Draft Essay: Intro/stereotype/partial data sample

“You know what’s sad? Martin Luther King stood for non-violence. And I don’t care where you are in America, if you’re on Martin Luther King Boulevard, there’s some violence going down.” –Chris Rock 

            Many people in the U.S. have heard the comedy routine by Chris Rock talking about the violence on Martin Luther King Boulevard. Part of great comedy is the comedian’s ability to tap into the stereotypes and nuances of society, exaggerate them and laugh heartily. Chris Rock did exactly that. There is a fairly pervasive stereotype that locations named after Martin Luther King, Jr. (MLK) are in bad neighborhoods, substandard, and even violent. Focusing in on schools named for MLK, there is a wide belief that these schools should be avoided as they are under-performing institutions serving poor, minority children.

            Naming schools in honor of MLK has continuously raised controversy. In the early 1970’s in Omaha, Nebraska, members of the Black community spoke out against putting a school named in honor of MLK in the heavily Black section of northern Omaha because they felt it would cause further segregation (School’s website). In 1998, a controversy arose in Riverside, CA over the plan to name a new high school after MLK in an area that was predominately White. Many parents expressed concerns that their children would be perceived as coming from a Black school and that perception would hurt the children’s college prospects. People also expressed concerns that MLK was not relevant to the area and should not have a school named for him (Alderman 2002).  As recently as June 18, 2009, Dr. Ben Chavis, advisor emeritus and former principal of American Indian Public Charter School, on the Bill Handel Show on KFI 640 in Los Angeles, stated:

 “I’m Indian. Why can’t something good be called American Indian? Most schools called American Indian or Cesar Chavez or Martin Luther King, they suck! If you want to check out a bad school, call it after a minority […]or the streets, Martin Luther King Way.
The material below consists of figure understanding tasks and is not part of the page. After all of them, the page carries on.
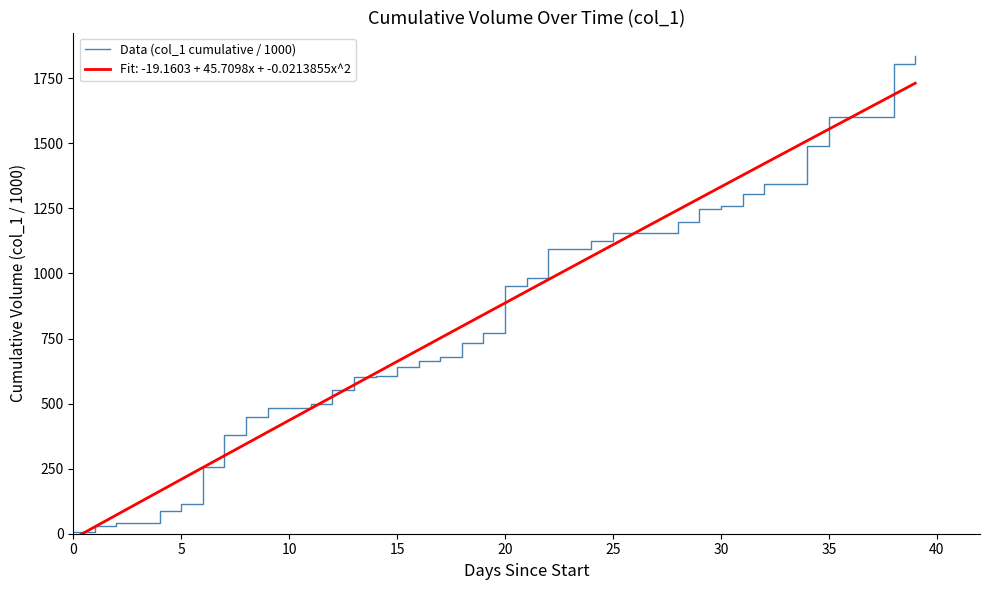

Which series has the widest spread of values?

Data (col_1 cumulative / 1000)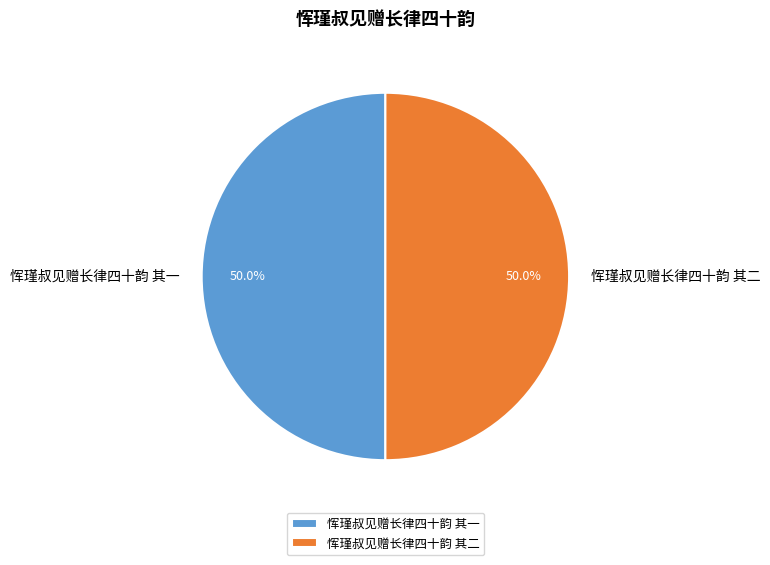

True or false: 恽瑾叔见赠长律四十韵 其二 accounts for 63% of the total.

False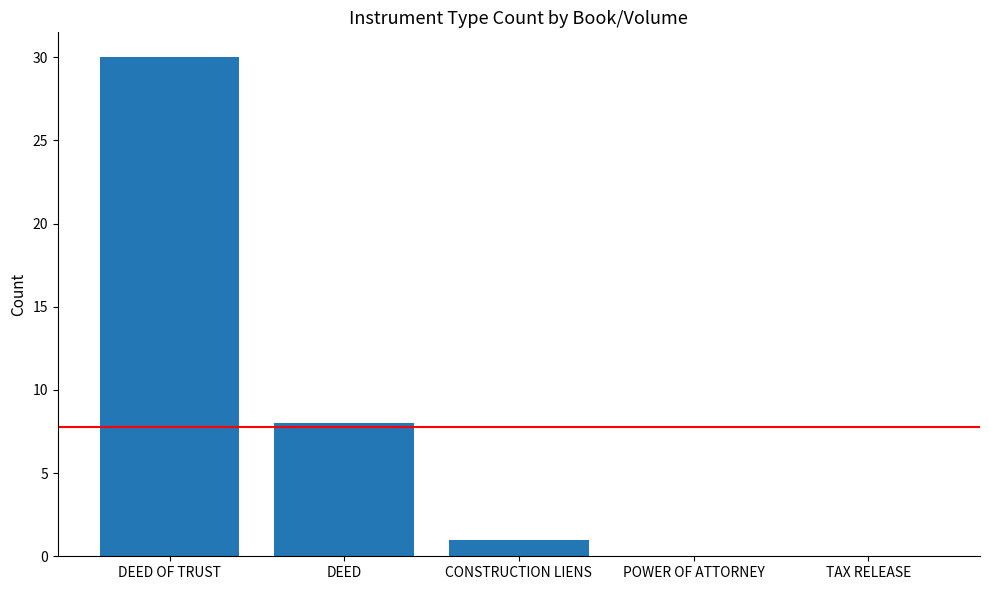

Which category has the highest value across all series?

DEED OF TRUST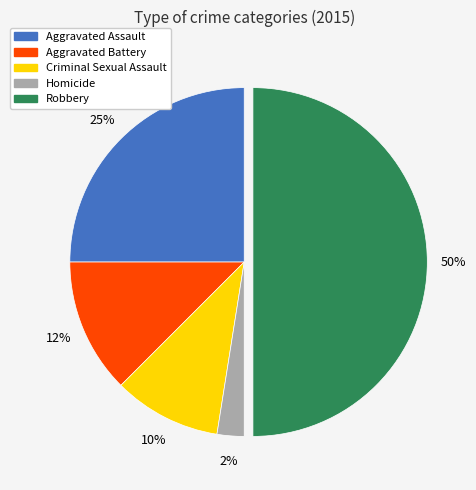

Which category has the smallest portion of the pie?

Homicide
Don’t hang out on Martin Luther King Way, you’ll get jumped.[…] They name these schools and we’re embarrassing our former leaders by doing that because Martin Luther King wouldn’t want all these losing schools after him.”

            This stereotype where MLK schools are often perceived as being rough, inner-city schools with low academic performance inspired this research paper. While Dr. Alderman addressed the perception of MLK schools as being “Black schools” in his 2002 research published in Urban Geography, his focus is from the perspective of a cultural geographer with more of a focus on location and dispersal. The focus of the research herein is to directly address the concept of MLK schools churning out uneducated citizens more so than other neighborhood schools. To address this issue, a sample of over 100 MLK schools is examined as to racial composition, percentage of students receiving free/reduced lunch or classes as “economically disadvantaged”, and academic proficiency as quantified on NCLB testing. This data will also be collected on a sample of non-MLK schools within 5 miles and within the same district as each MLK school in order to compare whether or not MLK schools are really doing any worse than the other schools in the neighborhood.